Grizzioti defines the very notion of biohypermediality precisely by combining Foucauldian biopolitics with hypermediation. In line with this fusion, Matyáš’s work confronts us with a situation in which surveillance infrastructures, through ubiquitous technological mediation, have been absorbed deep into our minds and bodies. More than ever, we cannot afford to distinguish between human and nature, the natural and the artificial, spirit and body, the spiritual and the material. Spiderman’s costume in the painting Unpleasant is therefore woven from the same organic-technical fiber that passes through genetically modified bananas and is soaked up into the smooth walls of our intestines. In this new media regime, as Gilles Deleuze noted in his later works, the old forms of power are transformed into a “self-deforming cast” that is no longer determined by the walls of institutions but is constantly changing and in flux—becoming intimate, ubiquitous, and customized.

The space-time of contemporary power therefore requires flexibility: a certain unanchoredness of the pirate, whose motif permeates the paintings in Maláč’s latest exhibition Synthetic Spells (with Aleš Zapletal, 2023–2024) and whom the artist describes as one who deliberately “exploits the opacity of the arrangement”. Here, the confusion of perspective and spatial modulations present in many of his earlier works have blossomed through a dense but seamless movement into a multi-layered form that crisscrosses—with piratical audacity—seemingly disparate scales, contexts, and spheres. Painting thus becomes a materialization of the, both forced and necessary, modulation of body and soul under the strain of new forms of biopolitics.

Similarly to the Viewpoint Vomiters exhibition, these most recent canvases also grow out of the experience of generative algorithms.
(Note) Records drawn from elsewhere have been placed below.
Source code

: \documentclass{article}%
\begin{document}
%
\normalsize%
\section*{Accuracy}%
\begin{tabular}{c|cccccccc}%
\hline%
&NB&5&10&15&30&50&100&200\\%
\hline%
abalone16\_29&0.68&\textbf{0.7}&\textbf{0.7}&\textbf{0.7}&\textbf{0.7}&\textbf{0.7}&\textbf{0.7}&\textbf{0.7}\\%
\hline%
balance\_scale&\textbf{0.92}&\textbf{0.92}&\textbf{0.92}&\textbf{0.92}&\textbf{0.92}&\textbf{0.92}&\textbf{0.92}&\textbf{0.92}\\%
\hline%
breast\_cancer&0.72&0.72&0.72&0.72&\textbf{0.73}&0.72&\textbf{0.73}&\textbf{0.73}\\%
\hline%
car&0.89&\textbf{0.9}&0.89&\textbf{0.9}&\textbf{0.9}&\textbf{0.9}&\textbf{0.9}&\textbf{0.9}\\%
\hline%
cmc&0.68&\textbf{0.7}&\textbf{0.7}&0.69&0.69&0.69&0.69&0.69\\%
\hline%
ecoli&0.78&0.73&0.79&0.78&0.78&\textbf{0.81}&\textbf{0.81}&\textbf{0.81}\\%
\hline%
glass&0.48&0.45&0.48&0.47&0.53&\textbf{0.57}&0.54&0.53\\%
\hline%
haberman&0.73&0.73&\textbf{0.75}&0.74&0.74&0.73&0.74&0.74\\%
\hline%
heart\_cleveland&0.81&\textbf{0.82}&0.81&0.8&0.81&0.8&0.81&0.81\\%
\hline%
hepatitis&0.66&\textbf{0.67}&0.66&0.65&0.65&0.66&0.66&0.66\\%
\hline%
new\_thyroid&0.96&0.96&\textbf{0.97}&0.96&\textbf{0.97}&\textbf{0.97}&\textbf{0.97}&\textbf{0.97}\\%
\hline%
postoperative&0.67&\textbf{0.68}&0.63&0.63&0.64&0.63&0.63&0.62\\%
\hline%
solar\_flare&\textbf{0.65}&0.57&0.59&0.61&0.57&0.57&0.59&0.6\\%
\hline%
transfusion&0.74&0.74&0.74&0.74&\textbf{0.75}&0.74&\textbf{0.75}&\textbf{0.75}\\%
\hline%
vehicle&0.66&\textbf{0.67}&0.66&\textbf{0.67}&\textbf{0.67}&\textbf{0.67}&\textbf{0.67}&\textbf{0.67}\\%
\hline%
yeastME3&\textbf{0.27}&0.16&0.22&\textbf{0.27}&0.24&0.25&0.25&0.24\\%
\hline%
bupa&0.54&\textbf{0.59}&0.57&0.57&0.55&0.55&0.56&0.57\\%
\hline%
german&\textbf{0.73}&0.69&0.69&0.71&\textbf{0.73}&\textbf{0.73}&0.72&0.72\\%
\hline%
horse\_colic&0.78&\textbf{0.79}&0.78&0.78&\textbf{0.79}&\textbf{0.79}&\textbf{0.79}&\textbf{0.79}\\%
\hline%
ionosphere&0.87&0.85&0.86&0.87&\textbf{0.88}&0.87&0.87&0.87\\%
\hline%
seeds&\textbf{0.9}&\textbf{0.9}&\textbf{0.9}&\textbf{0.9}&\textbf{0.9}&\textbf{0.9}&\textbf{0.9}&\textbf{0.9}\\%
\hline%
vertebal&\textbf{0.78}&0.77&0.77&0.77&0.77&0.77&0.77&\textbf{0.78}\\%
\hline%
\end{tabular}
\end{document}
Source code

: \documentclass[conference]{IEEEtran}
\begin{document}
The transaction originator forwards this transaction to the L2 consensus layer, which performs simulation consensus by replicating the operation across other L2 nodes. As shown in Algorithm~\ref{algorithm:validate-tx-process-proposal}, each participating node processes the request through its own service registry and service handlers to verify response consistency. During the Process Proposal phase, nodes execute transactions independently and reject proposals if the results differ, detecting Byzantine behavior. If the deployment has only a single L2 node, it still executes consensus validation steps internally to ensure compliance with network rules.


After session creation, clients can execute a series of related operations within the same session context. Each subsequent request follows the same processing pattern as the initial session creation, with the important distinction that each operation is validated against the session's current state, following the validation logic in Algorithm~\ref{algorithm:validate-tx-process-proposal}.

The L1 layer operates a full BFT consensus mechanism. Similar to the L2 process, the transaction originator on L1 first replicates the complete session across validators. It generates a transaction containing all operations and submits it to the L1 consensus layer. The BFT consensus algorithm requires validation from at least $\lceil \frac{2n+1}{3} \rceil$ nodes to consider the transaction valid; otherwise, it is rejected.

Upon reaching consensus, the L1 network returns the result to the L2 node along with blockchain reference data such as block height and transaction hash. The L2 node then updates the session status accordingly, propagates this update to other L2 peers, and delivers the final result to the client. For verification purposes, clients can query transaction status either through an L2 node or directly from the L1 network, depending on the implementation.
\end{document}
However, they do not enter his work as mere thematic or formal ornaments but express the gradual embodiment of new modes of visuality through which we grow ever deeper into the technological infrastructures, in ways analogous to how we have always been entangled in natural ecosystems. This embodiment is inscribed in every brushstroke—even the digitally printed writing made of building blocks at the top of Caligula (2023) was created by the artist himself, constructed during the pandemic over many hours in the online game Cities Skylines. Underneath this post-digitally experienced “sky” stands out a rear-facing figure with a tattoo of Jack Sparrow on their back: the clearest articulation yet of the pirate motif, which in other paintings of the series is only hinted at by a pirate flag or a sailing ship.
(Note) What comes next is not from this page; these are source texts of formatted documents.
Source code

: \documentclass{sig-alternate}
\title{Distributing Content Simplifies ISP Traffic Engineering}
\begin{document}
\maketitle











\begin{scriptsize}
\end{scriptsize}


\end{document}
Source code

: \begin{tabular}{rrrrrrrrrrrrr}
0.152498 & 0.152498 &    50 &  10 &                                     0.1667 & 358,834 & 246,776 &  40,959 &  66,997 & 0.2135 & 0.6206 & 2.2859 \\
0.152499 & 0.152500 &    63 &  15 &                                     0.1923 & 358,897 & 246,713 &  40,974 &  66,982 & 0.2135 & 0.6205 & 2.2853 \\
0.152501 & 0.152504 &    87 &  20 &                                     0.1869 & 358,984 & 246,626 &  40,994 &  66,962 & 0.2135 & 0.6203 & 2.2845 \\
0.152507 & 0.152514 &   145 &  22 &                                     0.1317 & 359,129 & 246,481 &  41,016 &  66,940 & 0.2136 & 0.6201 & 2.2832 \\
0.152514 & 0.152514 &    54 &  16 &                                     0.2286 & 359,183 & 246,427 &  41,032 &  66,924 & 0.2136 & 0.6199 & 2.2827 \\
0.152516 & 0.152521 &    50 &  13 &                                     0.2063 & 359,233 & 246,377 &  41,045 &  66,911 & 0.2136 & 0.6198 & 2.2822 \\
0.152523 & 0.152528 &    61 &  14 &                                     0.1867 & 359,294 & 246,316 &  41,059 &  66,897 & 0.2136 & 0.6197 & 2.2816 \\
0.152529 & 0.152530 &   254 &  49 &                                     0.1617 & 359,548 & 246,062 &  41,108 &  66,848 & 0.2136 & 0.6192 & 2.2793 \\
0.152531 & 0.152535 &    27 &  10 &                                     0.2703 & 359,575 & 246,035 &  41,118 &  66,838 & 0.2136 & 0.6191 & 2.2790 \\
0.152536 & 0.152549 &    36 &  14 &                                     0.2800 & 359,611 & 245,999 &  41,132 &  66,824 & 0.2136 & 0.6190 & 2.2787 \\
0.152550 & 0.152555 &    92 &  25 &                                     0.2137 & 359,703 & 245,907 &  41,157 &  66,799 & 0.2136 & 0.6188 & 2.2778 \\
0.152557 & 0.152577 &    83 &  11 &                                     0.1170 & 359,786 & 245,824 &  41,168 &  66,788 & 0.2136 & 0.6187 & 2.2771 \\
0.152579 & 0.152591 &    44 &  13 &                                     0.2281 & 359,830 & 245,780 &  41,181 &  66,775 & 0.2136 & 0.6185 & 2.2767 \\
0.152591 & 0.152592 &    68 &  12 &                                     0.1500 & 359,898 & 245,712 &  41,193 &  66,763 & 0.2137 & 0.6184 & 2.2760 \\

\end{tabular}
In his hidden face, each of us can perhaps imagine our own forms of piracy, our own ways of moving against the current of this opaque present. For Matyáš, this movement is painting itself, which in his approach becomes a transformative process close to a magical act. However, everyone can find a different oar for sailing the swirling seas. For we are all, in a sense, the Flying Dutchman on a fractal journey between inner and outer space.